**PROVIDED DATA**
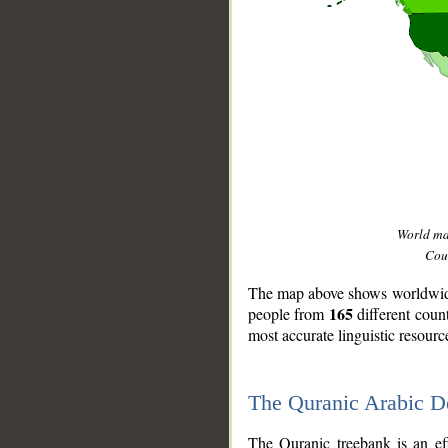
World m
Coun
The map above shows worldwide 
165
people from
different coun
most accurate linguistic resourc
The Quranic Arabic 
__
The Quranic treebank is an ef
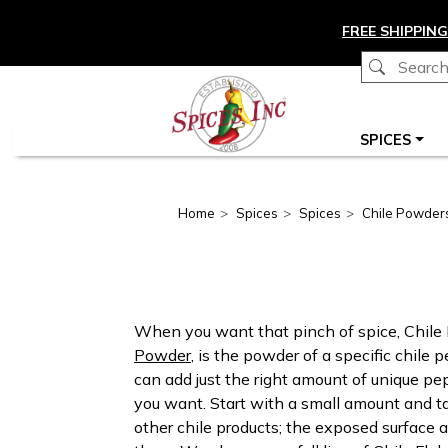
Skip to main content
FREE SHIPPING
Main navigation
SPICES
Home
Spices
Spices
Chile Powder
When you want that pinch of spice, Chile 
Powder
, is the powder of a specific chile
can add just the right amount of unique pepp
you want. Start with a small amount and t
other chile products; the exposed surface a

**WHAT THIS TASK INVOLVES**
Copy out every line of the entries where the string "amount" shows up.

**TASK ANSWER**
can add just the right amount of unique pepp
you want. Start with a small amount and t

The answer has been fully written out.